Law reforms can never succeed without strong and independent Institutions. Realistically speaking such reform could never be made to happen specifically and singularly for our area of natural resource protection.

Only something “cataclysmic”, definitely political in nature, triggering pervasive changes across all spheres of public life, could possibly achieve this.

Yet for Malaysians who value nature, the environment, fairness towards indigenous peoples, etc, it is impossible to sit idly by and not agitate for some small wins at least.

And meanwhile pray for the emergence of a “Green Party” promising in their Election Manifesto to reform our environmental and natural resource protections — preferably with very specific statements on how they plan to do it.

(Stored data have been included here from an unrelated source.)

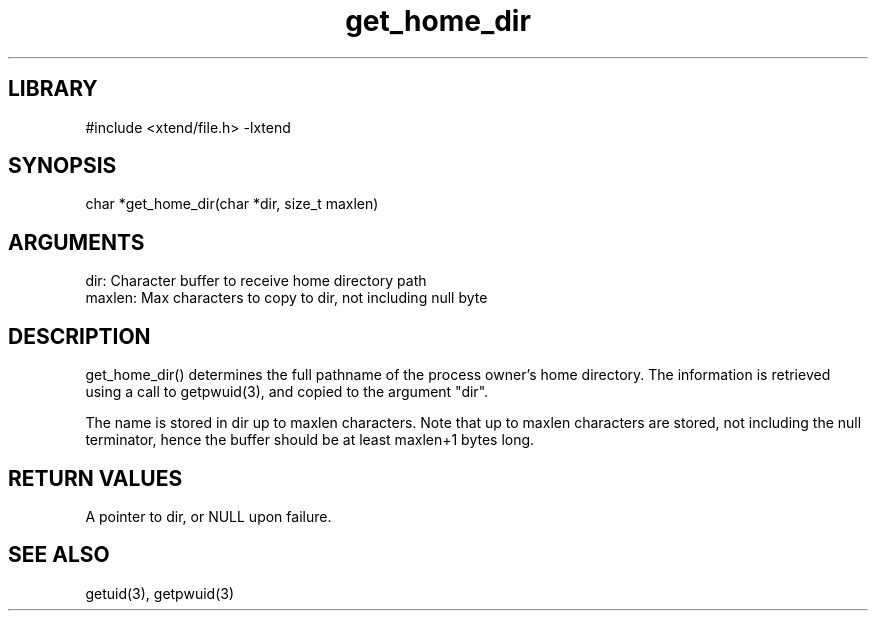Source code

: \" Generated by c2man from get_home_dir.c
.TH get_home_dir 3

.SH LIBRARY
\" Indicate #includes, library name, -L and -l flags
#include <xtend/file.h>
-lxtend

\" Convention:
\" Underline anything that is typed verbatim - commands, etc.
.SH SYNOPSIS
.PP
char   *get_home_dir(char *dir, size_t maxlen)

.SH ARGUMENTS
.nf
.na
dir:    Character buffer to receive home directory path
maxlen: Max characters to copy to dir, not including null byte
.ad
.fi

.SH DESCRIPTION

get_home_dir() determines the full pathname of the process owner's
home directory.  The information is retrieved using a call to
getpwuid(3), and copied to the argument "dir".

The name is stored in dir up to maxlen characters.
Note that up to maxlen characters are stored, not including the
null terminator, hence the buffer should be at least maxlen+1
bytes long.

.SH RETURN VALUES

A pointer to dir, or NULL upon failure.

.SH SEE ALSO

getuid(3), getpwuid(3)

And perhaps even promise to tackle that biggest elephant in the room, the Ninth Schedule of the Federal Constitution, and amend it to provide a real and effective Federal check and balance on States’ powers over land, forests, water, and other natural resources.

* Peter Leong is a committee member of both the Friends of Bukit Kiara (FoBK), and the Kota Damansara Community Forest Society, registered NGOs dedicated to the conservation of the eponymously named green lungs.

**This is the personal opinion of the writer and does not necessarily represent the views of Malay Mail.